The evaluation seems sensible. “After regulators shut down First Bank of Idaho in April, for example, congressmen Mike Simpson and Walt Minnick said regulators had ‘intentionally destroyed’ a pillar of the community ‘through inappropriate use of their powers’,” according to an investigation done by the Puget Sound Business Journal concerning WaMu. “We are concerned that the OTS and the FDIC did not give the bank enough time to capitalize properly, even though it is our understanding that they were nearing the end of negotiations with a willing investor.”

The filing further states the examiner’s duties would be to investigate, "any actions by JP Morgan (including communications to the media and securities transactions [such as short sales]), that could have had the effect of damaging market or government agency perceptions of WMB or WMI's financial health, capital adequacy, or liquidity.” In a Portfolio.com story, “WaMu’s team complained about negative news reports that had undermined confidence in their bank, prompting a big deposit run in its final weeks.

We couldn’t “get ahead of the story,” said one of them, according to former WaMu employees who attended the meeting.”

The examiner would also scrutinize “JP Morgan's communications about WMB or WMI with other actual or potential WMI investors or merger/acquisition partners or investment advisors (including Goldman Sachs) during 2008.” In early February TheStreet.com reported on email written by a JPMorgan investment banker that described a meeting which included CEO Jamie Dimon and Banco Santander (STD) Chairman Emilio Botin. “The email has raised some eyebrows because it seems to suggest that both banks were interested in pursuing the same acquisition targets, the likes of WaMu, SunTrust (NYSE:STI), Wells Fargo (NYSE:WFC) and others,” writes Jim Kim of FierceFinance.com.
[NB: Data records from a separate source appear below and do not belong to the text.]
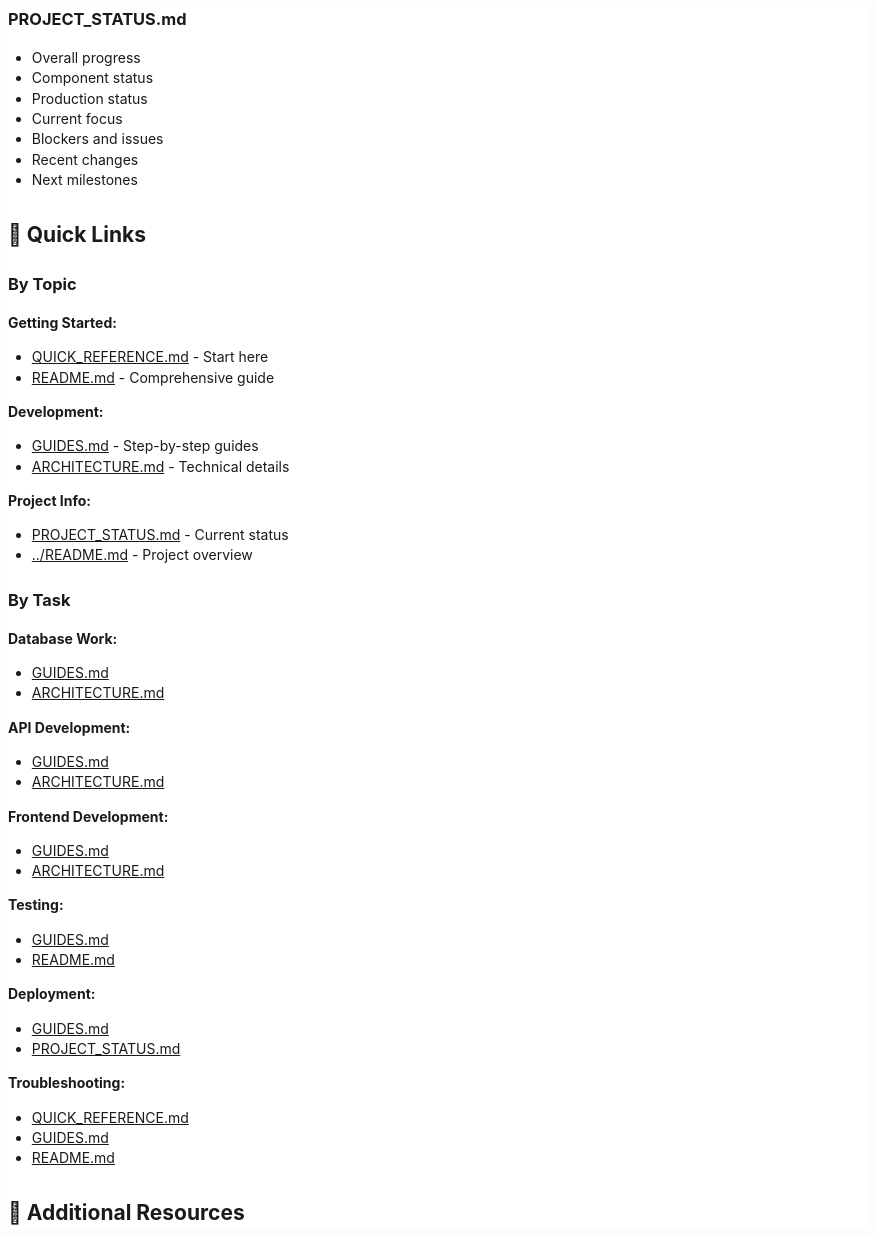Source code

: ### PROJECT_STATUS.md
- Overall progress
- Component status
- Production status
- Current focus
- Blockers and issues
- Recent changes
- Next milestones

## 🎯 Quick Links

### By Topic

**Getting Started:**
- [QUICK_REFERENCE.md](./QUICK_REFERENCE.md) - Start here
- [README.md](./README.md) - Comprehensive guide

**Development:**
- [GUIDES.md](./GUIDES.md) - Step-by-step guides
- [ARCHITECTURE.md](./ARCHITECTURE.md) - Technical details

**Project Info:**
- [PROJECT_STATUS.md](./PROJECT_STATUS.md) - Current status
- [../README.md](../README.md) - Project overview

### By Task

**Database Work:**
- [GUIDES.md](./GUIDES.md#database-operations)
- [ARCHITECTURE.md](./ARCHITECTURE.md#database-schema)

**API Development:**
- [GUIDES.md](./GUIDES.md#api-development)
- [ARCHITECTURE.md](./ARCHITECTURE.md#application-architecture)

**Frontend Development:**
- [GUIDES.md](./GUIDES.md#frontend-development)
- [ARCHITECTURE.md](./ARCHITECTURE.md#appsconsole-port-3001)

**Testing:**
- [GUIDES.md](./GUIDES.md#testing)
- [README.md](./README.md#testing-frequently)

**Deployment:**
- [GUIDES.md](./GUIDES.md#deployment)
- [PROJECT_STATUS.md](./PROJECT_STATUS.md#deployment)

**Troubleshooting:**
- [QUICK_REFERENCE.md](./QUICK_REFERENCE.md#troubleshooting)
- [GUIDES.md](./GUIDES.md#troubleshooting)
- [README.md](./README.md#troubleshooting)

## 📝 Additional Resources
Also the examiner would investigate, "the extent to which JP Morgan obtained confidential information from WMB or WMI during 2008, how it obtained such information, and how it used such information." In March 2008 JP Morgan was offered a rare peek into WaMu's books citing a desire to buy the bank. It signed a confidentiality agreement stating that it would not share information. Then JP Morgan made a lowball offer of $8 dollars a share. At the time WaMu was trading for $12. WaMu rejected the offer. “You should have taken Jamie Dimon’s offer,” then Treasury Sectary Henry Paulson told WaMu CEO Kerry Killinger later in July 2008.

If approved the examiner would receive 150 days in which to perform the investigation.